In the attempt to find a reasonable answer to the research questions, the paper is divided into two parts, each composed of two subsections. The first part of the paper will investigate the initial scholarly analysis of the main characteristics of the law of the Internet (subsection A), and how that analysis has influenced, even though only partially, the original case law of the national courts related to the identification of the relevant jurisdiction (subsection B).

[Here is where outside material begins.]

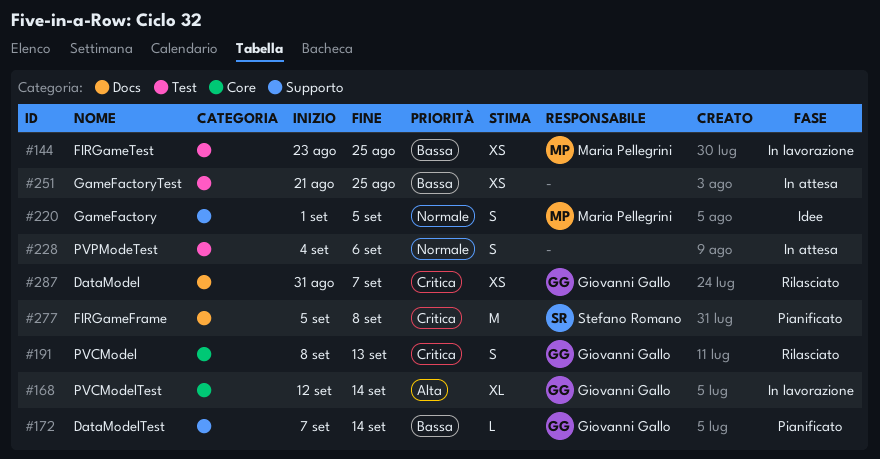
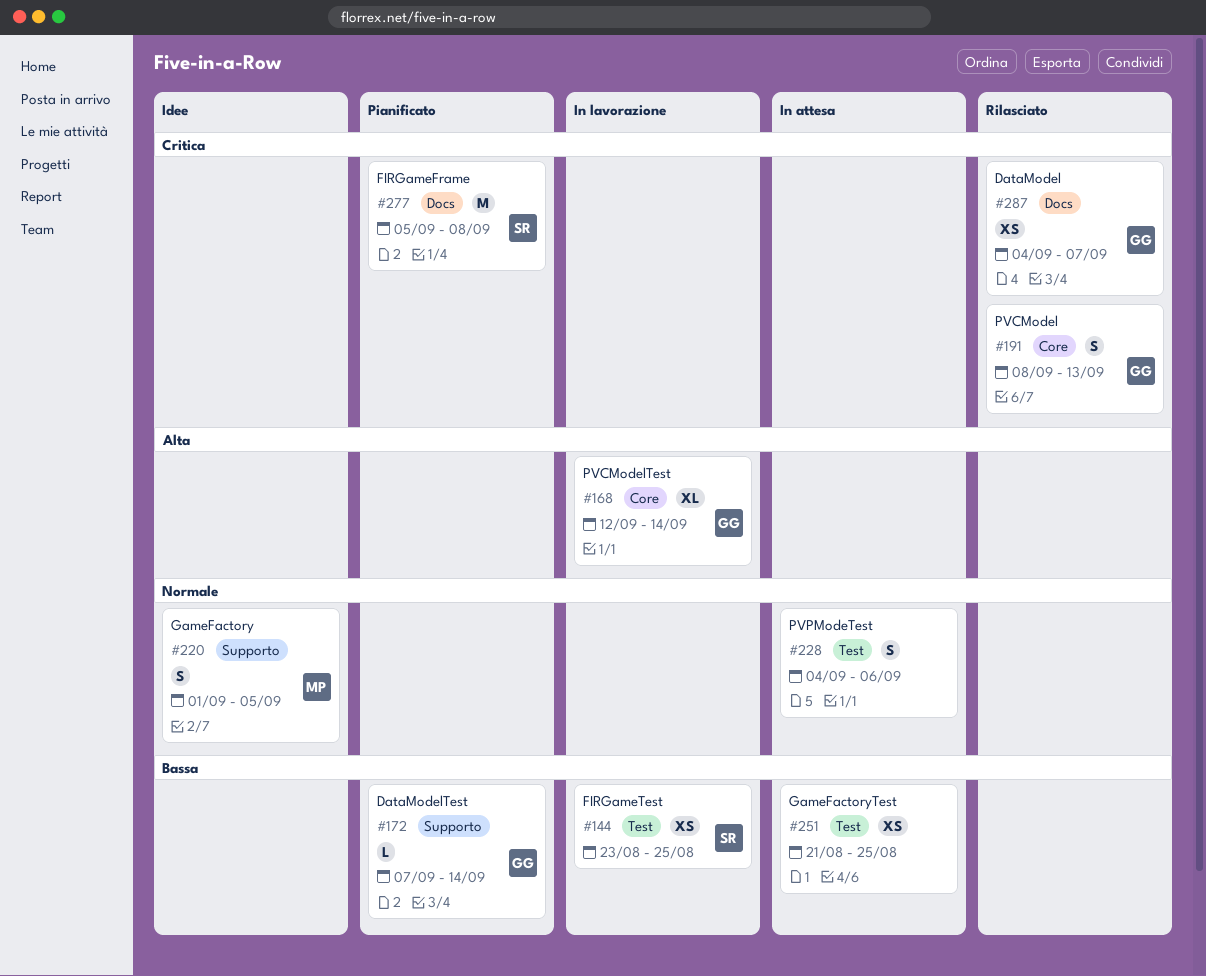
#144, owner: Maria Pellegrini -> Stefano Romano
#287, start: Aug 31 -> Sep 4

In the second part of the paper, we will underline how, after some years, the first, radical, assumptions related to the presumed anarchic nature of the Internet have shown their weakness. Consequently, the relevant question is no longer whether it is possible to regulate the Net, but, very differently, how to do it. In particular, in the present second season of cyber law, the issue at the core of the actual academic, judicial and legislative debate is how to identify the best level to regulate what, some years earlier, was considered, by definition, to be an a-national phenomena.

In this respect we will try to identify the weakest points of the cyber-anarchic approach (subsection A).  We will then underline, by an analysis of case law (subsection B), how, far from being an a-national or post-national issue, the problem related to enforcement jurisdiction on the world wide web is very often at the heart of a state’s national identity.

The concluding remarks have a twofold aim. First we will explore whether and, if so, how, the future evolution of Internet law could find its place in the new transnational law era, in particular dealing with the relationship between law and technology. Secondly, a special emphasis will be given to the rise of a new fundamental right in the new season of the transnational law: the right to have access to the Internet.